Nous prenons ces amendements très au sérieux, car l’article 4 traite de la qualité, de la crédibilité et de l’efficacité du contrôle juridictionnel.
Nous sommes tous conscients qu’il s’agit là d’un texte de loi autorisant la mise en œuvre de techniques de surveillance très sophistiquées et dont l’usage peut être massif. Celles-ci sont susceptibles de porter atteinte à la vie privée et à la vie familiale, ainsi qu’à l’inviolabilité du domicile et au secret des correspondances, dont la protection est garantie par notre droit civil. Le Conseil constitutionnel a même conféré à cette protection une valeur constitutionnelle. De surcroît, elle relève des engagements internationaux, notamment conventionnels, de la France. Cet article est donc d’une importance extrême.
Il est incontestable que les citoyens admettent la nécessité de ces services de surveillance. Tout le monde comprend que nous donnons enfin un cadre juridique à leurs missions.
Dans le même temps, tout le monde est attaché à la préservation des libertés, par culture juridique et philosophique. La demande d’assurances concernant la qualité et la crédibilité du contrôle juridictionnel est constante. Elle est légitime.
Nous avons donc beaucoup travaillé sur cette dimension et nous avons pu introduire des améliorations, y compris durant les débats à l’Assemblée nationale.
Les avis émis par le Gouvernement sur les amendements qui lui sont présentés doivent se comprendre à la lumière de ces éléments. Certains amendements peuvent en effet, tout en étant motivés par le souci d’améliorer le contrôle, conduire à le fragiliser ou à en restreindre le champ.

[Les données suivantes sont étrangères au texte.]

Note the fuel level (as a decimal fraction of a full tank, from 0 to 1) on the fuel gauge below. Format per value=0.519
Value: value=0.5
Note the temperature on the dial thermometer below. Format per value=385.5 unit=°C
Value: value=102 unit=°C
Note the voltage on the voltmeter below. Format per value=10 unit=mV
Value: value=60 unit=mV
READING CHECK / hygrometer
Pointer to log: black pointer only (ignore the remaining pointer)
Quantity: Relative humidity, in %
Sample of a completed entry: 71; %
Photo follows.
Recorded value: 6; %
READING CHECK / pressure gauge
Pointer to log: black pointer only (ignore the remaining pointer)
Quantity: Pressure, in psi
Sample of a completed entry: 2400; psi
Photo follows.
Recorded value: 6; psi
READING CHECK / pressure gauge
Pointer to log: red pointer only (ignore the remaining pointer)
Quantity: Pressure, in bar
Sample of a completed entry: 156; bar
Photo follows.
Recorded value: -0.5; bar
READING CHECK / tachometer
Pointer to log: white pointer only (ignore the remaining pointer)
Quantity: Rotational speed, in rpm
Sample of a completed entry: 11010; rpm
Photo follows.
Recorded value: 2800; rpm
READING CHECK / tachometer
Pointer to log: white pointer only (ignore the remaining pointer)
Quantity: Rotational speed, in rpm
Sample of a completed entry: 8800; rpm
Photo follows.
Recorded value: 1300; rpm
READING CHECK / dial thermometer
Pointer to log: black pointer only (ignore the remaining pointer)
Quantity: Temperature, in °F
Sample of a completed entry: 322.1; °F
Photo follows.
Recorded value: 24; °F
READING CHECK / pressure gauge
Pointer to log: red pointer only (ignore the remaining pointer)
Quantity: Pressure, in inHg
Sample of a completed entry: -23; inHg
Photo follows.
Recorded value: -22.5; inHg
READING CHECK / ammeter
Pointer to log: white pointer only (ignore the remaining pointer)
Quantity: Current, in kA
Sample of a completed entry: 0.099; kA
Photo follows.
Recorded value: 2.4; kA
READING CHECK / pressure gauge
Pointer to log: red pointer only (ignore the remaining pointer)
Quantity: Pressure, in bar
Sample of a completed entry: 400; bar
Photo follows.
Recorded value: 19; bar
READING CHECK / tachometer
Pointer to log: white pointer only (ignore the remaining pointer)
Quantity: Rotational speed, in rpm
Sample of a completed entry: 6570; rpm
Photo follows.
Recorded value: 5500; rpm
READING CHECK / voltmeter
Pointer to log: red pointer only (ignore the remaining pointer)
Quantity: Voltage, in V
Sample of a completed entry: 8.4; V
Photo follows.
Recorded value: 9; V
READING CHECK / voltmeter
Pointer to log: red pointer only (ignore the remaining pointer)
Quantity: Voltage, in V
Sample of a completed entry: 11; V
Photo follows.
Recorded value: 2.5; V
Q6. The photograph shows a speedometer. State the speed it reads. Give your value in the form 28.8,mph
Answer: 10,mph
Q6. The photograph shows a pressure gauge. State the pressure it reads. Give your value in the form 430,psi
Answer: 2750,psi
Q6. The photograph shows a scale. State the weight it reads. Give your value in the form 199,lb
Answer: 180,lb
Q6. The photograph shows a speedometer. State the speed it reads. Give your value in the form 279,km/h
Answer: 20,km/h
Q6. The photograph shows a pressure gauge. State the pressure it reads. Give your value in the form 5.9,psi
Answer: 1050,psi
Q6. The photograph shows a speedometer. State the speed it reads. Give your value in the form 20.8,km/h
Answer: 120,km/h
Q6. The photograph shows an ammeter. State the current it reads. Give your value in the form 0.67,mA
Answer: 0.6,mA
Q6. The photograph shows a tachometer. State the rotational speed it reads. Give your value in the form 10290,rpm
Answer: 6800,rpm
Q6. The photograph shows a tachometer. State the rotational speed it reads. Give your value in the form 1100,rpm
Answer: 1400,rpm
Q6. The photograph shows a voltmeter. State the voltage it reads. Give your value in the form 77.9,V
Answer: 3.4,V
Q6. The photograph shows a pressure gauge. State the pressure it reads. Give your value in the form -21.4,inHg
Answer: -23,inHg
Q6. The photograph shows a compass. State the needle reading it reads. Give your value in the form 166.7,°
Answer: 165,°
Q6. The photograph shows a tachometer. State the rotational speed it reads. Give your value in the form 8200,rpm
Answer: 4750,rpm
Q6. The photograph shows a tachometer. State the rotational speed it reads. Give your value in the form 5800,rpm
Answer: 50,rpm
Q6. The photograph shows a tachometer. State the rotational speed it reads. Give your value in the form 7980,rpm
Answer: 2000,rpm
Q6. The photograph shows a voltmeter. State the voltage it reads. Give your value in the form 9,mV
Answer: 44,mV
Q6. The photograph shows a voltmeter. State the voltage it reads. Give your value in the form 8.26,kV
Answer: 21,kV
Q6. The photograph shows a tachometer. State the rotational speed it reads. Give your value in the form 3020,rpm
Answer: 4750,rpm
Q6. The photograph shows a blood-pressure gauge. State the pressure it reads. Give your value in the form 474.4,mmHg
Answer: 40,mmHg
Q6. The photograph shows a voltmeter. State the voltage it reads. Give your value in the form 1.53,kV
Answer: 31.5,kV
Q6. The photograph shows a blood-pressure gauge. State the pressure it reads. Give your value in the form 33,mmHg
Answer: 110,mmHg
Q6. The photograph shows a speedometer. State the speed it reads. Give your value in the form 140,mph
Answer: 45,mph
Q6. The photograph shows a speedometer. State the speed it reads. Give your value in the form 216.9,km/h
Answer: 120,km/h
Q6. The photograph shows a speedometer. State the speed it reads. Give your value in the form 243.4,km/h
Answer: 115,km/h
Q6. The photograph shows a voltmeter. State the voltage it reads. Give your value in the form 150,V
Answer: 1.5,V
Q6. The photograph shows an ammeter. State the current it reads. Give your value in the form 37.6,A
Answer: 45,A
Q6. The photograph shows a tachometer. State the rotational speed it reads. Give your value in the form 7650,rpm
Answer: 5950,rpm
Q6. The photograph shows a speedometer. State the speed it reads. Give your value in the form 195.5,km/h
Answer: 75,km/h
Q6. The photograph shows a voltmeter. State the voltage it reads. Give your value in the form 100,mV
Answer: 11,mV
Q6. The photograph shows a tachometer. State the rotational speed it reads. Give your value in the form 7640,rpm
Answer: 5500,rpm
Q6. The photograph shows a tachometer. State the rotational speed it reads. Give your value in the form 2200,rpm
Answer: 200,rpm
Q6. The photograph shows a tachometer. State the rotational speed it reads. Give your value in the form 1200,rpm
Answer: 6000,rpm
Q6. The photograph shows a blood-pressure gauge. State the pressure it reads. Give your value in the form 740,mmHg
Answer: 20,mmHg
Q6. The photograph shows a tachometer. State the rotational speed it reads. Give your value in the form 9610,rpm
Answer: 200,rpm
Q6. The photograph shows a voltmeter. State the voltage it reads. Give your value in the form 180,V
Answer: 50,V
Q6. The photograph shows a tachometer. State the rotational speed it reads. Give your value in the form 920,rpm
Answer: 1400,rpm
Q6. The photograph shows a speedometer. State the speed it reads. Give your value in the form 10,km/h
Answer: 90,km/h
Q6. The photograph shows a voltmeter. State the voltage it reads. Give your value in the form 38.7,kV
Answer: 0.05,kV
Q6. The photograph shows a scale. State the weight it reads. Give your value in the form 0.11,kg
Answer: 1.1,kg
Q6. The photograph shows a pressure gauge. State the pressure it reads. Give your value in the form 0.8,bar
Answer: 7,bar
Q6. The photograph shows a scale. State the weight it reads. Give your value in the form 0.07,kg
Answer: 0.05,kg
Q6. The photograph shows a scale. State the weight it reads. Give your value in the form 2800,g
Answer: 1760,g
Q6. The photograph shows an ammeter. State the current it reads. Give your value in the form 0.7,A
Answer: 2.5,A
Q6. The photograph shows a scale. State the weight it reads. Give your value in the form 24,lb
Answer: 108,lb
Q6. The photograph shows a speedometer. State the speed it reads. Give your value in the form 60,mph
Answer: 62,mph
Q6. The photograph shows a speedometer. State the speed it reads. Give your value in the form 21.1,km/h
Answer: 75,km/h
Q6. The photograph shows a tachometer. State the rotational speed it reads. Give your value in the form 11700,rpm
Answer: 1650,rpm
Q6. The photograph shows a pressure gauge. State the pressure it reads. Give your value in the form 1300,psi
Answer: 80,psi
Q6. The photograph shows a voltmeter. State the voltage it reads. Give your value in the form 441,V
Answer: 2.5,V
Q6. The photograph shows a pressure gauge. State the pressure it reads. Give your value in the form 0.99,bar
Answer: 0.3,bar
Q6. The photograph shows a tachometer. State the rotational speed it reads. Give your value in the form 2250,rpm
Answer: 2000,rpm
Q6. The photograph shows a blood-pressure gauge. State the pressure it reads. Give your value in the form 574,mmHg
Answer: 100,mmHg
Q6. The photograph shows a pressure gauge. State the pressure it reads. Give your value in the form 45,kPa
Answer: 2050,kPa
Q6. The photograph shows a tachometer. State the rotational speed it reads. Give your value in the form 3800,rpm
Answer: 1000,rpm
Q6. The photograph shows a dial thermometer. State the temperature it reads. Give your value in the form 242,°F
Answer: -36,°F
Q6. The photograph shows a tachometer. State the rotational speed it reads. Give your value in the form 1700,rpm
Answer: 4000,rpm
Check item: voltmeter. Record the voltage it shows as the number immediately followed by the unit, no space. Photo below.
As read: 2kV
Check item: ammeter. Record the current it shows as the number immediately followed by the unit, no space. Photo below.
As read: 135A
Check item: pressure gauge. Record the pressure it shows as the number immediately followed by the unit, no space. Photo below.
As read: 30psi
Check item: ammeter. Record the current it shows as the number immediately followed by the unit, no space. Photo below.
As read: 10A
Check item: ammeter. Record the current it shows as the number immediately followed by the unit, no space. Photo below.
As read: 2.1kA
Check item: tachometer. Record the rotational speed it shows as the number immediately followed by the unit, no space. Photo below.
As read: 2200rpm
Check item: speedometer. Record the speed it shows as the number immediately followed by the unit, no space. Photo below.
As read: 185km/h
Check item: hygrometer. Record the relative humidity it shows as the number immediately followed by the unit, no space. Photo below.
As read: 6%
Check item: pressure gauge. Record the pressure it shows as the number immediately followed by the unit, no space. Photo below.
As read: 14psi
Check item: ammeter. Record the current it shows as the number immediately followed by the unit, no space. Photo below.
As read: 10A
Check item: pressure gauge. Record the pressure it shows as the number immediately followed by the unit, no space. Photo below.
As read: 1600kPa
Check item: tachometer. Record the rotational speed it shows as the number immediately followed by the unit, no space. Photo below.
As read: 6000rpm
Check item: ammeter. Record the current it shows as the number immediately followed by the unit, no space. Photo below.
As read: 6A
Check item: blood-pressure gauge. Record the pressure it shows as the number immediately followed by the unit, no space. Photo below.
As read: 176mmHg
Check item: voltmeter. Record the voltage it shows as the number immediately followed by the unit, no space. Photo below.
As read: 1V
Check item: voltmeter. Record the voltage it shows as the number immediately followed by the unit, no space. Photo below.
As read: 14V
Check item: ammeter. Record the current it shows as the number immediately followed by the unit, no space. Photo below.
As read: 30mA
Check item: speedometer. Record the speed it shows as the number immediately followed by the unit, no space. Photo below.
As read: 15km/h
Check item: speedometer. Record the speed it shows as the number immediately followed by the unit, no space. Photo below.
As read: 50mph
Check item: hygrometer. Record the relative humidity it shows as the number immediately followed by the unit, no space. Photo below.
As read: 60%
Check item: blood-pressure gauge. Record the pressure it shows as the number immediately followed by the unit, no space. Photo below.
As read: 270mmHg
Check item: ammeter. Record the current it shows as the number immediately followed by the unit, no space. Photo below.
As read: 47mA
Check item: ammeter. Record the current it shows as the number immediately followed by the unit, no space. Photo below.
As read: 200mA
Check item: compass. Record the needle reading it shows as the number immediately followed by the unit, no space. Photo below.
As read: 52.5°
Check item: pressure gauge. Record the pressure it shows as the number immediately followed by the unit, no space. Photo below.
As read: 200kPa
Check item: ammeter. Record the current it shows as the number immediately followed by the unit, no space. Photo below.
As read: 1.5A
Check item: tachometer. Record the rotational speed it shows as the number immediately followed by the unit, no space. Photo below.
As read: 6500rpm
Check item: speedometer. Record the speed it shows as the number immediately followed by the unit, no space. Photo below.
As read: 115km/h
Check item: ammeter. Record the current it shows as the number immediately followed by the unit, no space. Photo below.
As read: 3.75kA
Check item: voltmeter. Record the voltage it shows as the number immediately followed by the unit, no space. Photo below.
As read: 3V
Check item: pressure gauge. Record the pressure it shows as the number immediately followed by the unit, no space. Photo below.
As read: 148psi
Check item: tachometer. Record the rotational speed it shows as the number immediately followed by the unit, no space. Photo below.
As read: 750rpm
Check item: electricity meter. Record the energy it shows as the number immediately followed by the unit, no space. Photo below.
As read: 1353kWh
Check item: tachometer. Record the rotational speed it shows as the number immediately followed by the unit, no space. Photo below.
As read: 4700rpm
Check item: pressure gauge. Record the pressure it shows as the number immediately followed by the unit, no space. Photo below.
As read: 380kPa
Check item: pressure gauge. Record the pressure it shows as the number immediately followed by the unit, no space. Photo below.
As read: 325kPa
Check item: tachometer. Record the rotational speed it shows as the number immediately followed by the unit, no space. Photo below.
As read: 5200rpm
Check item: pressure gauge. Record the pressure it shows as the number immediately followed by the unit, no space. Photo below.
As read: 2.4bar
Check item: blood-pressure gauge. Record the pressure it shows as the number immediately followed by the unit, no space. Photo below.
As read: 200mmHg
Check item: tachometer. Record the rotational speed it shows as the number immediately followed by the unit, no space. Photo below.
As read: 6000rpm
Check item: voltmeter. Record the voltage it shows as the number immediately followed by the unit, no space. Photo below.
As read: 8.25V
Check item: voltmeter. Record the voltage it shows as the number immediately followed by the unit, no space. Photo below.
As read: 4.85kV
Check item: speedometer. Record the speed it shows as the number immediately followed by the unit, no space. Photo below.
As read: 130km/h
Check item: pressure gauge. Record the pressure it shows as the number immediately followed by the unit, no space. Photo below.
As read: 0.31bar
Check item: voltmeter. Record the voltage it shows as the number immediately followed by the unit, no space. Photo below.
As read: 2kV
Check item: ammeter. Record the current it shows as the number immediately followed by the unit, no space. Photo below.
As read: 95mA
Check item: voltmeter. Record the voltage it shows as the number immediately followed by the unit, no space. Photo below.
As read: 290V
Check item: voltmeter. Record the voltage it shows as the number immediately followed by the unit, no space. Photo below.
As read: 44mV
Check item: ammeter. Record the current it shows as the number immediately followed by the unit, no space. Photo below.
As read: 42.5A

Ainsi, l’amendement n° 22 rectifié ter vise à limiter à la CNCTR la saisine du Conseil d’État pour décider d’un sursis à exécution. La rédaction actuelle est plus large : en référence au code de justice administrative, le texte permet à tout requérant de saisir la CNCTR.
Le Gouvernement vous demande donc très respectueusement, monsieur Hyest, de bien vouloir retirer cet amendement. Vous conviendrez, je n’en doute pas, qu’il est préférable que tout requérant puisse saisir la CNCTR.
Par votre amendement n° 106, madame Benbassa, vous entendez modifier le droit commun administratif. Celui-ci prévoit que le requérant peut demander une indemnité. Or il ne revient pas au juge de décider d’autorité du droit à indemnisation. C’est pourquoi j’émets un avis défavorable sur cet amendement.
D’une manière générale, notre préoccupation a justement été d’éviter, dans ces situations exceptionnelles, l’institution de procédures d’exception. Compte tenu des pouvoirs qui sont reconnus aux services de renseignement, dans le champ de leur mission, nous avons donc préféré, autant que possible, faire prévaloir des procédures de droit commun.
Je dois dire qu’en la matière M. Jean-Pierre Raffarin a suscité chez moi une frustration immense. J’espérais en effet, au vu de la sensibilité de cette chambre sur les questions de droit, que nous aurions ici un débat sur la question de l’habilitation au secret-défense ès qualités ou par la procédure de droit commun. Vous avez choisi, monsieur le Premier ministre, de ne pas le susciter ce débat cette nuit. Je m’incline donc.
Madame Benbassa, avec l’amendement n° 107, vous demandez qu’une personne qui a fait l’objet d’une surveillance non respectueuse des procédures ne puisse subir une condamnation. Ce débat aussi est important, car la démocratie se définit également par les garanties procédurales qui sont offertes au justiciable.
On peut comprendre votre position de principe. Toutefois, s’agissant de la police administrative, les éléments qui peuvent être recueillis n’ont pas valeur de preuve. En tout état de cause, pour engager une procédure judiciaire, il faudra une enquête, et donc la mise en œuvre des procédures nécessaires pour collecter les éléments qui auraient valeur de preuve et qui seraient soumis à l’examen contradictoire, ce qui implique qu’ils soient mis à la disposition de toutes les parties.
Par ailleurs, je vous rappelle que nous avons introduit dans le texte une possibilité de recours préjudiciel, avec un délai de décision imposé au Conseil d’État d’un maximum d’un mois. Ce recours préjudiciel fonctionne ainsi : lorsque, dans une procédure judiciaire, il est besoin de savoir si une technique de renseignement a bien été mise en œuvre dans des conditions régulières, le Conseil d’État peut être saisi d’office par le juge pénal ou à la demande du justiciable. Donc, ce recours préjudiciel permet de savoir, au cours d’une procédure judiciaire, s’il y a eu, ou non, respect des procédures de mise en œuvre des techniques de surveillance.
L’amendement n° 162 rectifié tend à suivre la même logique. Comme le Gouvernement préfère en rester au droit commun, il sollicite le retrait.